A diferença da terapia de prótons para as terapias atuais
Na radioterapia por feixe de fótons, como é chamada a radioterapia mais usual, a radiação costuma atravessar o corpo do paciente, explica Eduardo Weltman, médico rádio-oncologista do Centro de Oncologia e Hematologia do Hospital Albert Einstein. É essa mesma radiação que faz as imagens por raio-x. As radiografias são produzidas justamente porque a radiação atravessa o corpo.
Já no caso dos prótons, as partículas são jogadas diretamente no corpo, e elas não atravessam totalmente o organismo como no caso dos fótons – fato que lhes confere maior especificidade para atingir no tumor. “Quando o próton sai, ele vai até uma determinada profundidade e isso é a vantagem”, diz Weltman. "Uma característica interessante do próton é que ele só vai se ionizar e liberar energia em uma determinada profundidade, e isso é fundamental", diz Rosa. O mecanismo descrito pelo especialista é conhecido como 'Pico de Bragg'. O acelerador de partículas também demanda mais espaço e tecnologia porque os prótons têm mais massa que os elétrons; com isso, o custo é maior.

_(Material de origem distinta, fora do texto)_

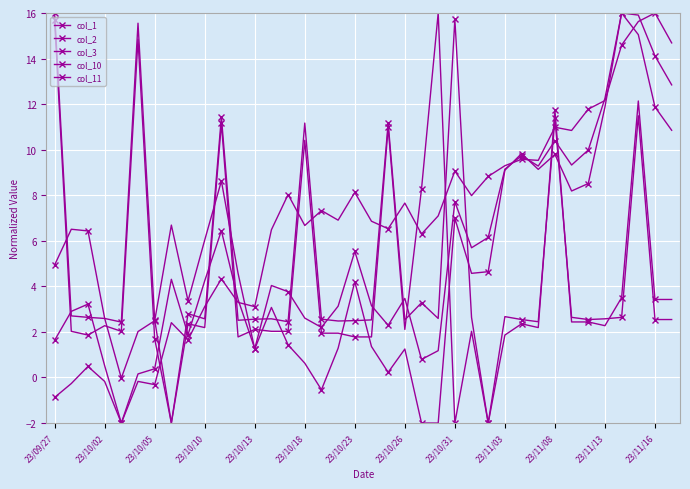

What is the sum of all col_10 values?

172.5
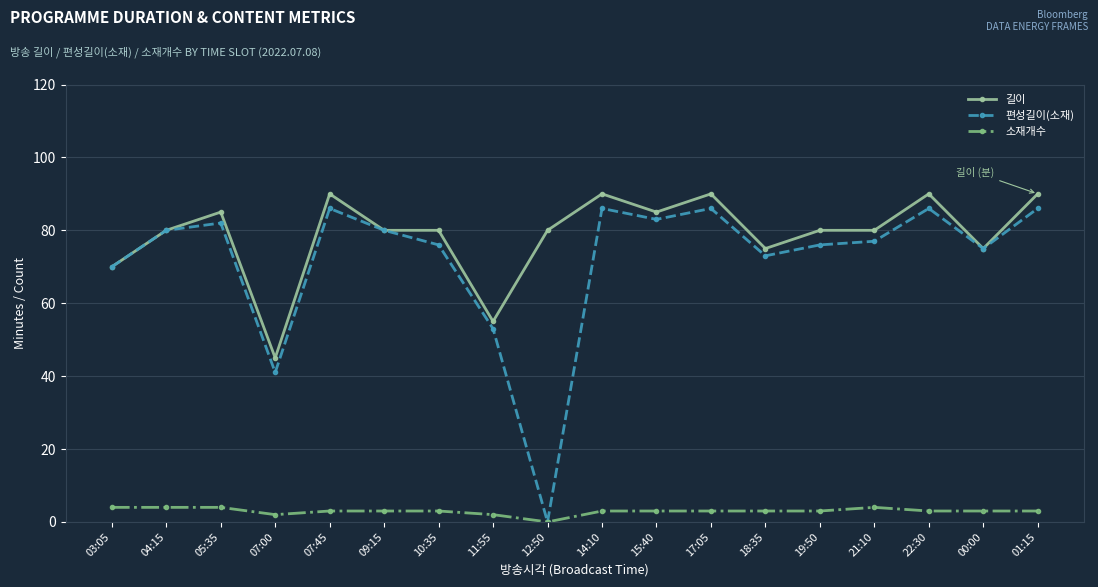

At which label is 편성길이(소재) closest to 43?

07:00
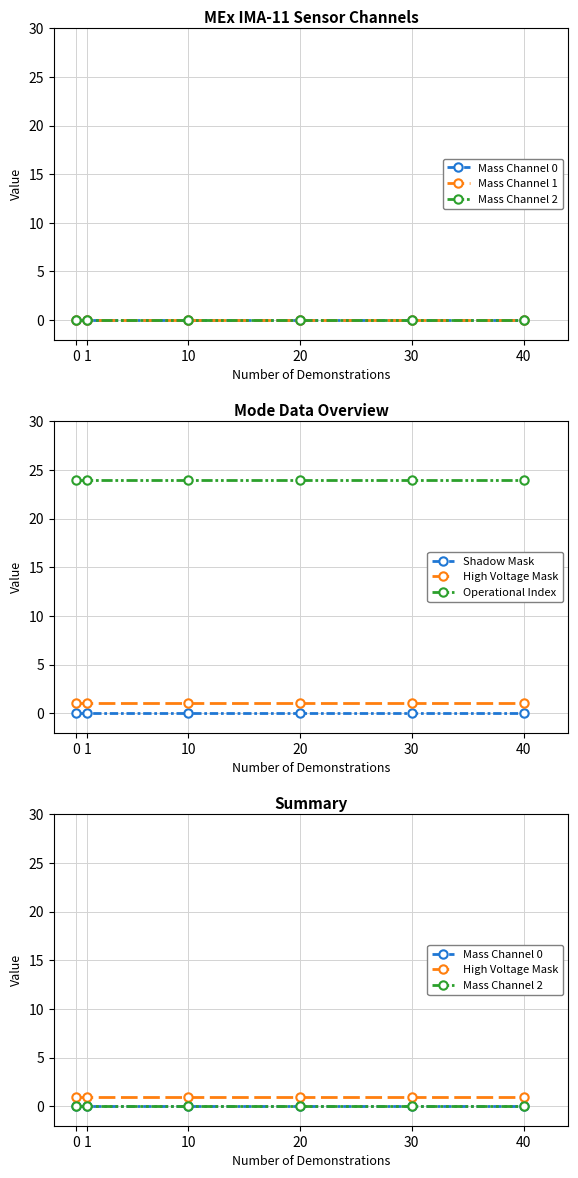

True or false: Shadow Mask and Mass Channel 1 intersect in this chart.

False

Uma das vantagens, no entanto, é que um mesmo acelerador de partículas pode tratar ao mesmo tempo 4 pacientes. “Se pensarmos em uma analogia, é como se fosse uma sala com um ar condicionado, por exemplo. A energia gerada pode tratar esses pacientes ao mesmo tempo”, explica Pellizzon.
A disponibilidade e o problema do custo
Toda a infraestrutura necessária para disponibilizar a terapia de prótons chegou a custar US$ 200 milhões no passado, com a necessidade de 5 mil m² de área dedicada. Hoje, esse montante é de US$ 30 milhões para algo entre 700 e 800 metros -- o preço, contudo, não caiu o suficiente para ser adotado em larga escala. “Hoje, um acelerador linear ocupa 40 m²”, diz Pellizzon. “Então, a terapia de prótons, além de ter um custo mais alto, também tem uma demanda de espaço que é cara em muitas cidades”, completa.
Outra questão é que o acelerador deve ser instalado com especificações rígidas -- como a necessidade de quatro andares para que a radiação não atinja o solo, e que o local suporte o peso dos equipamentos.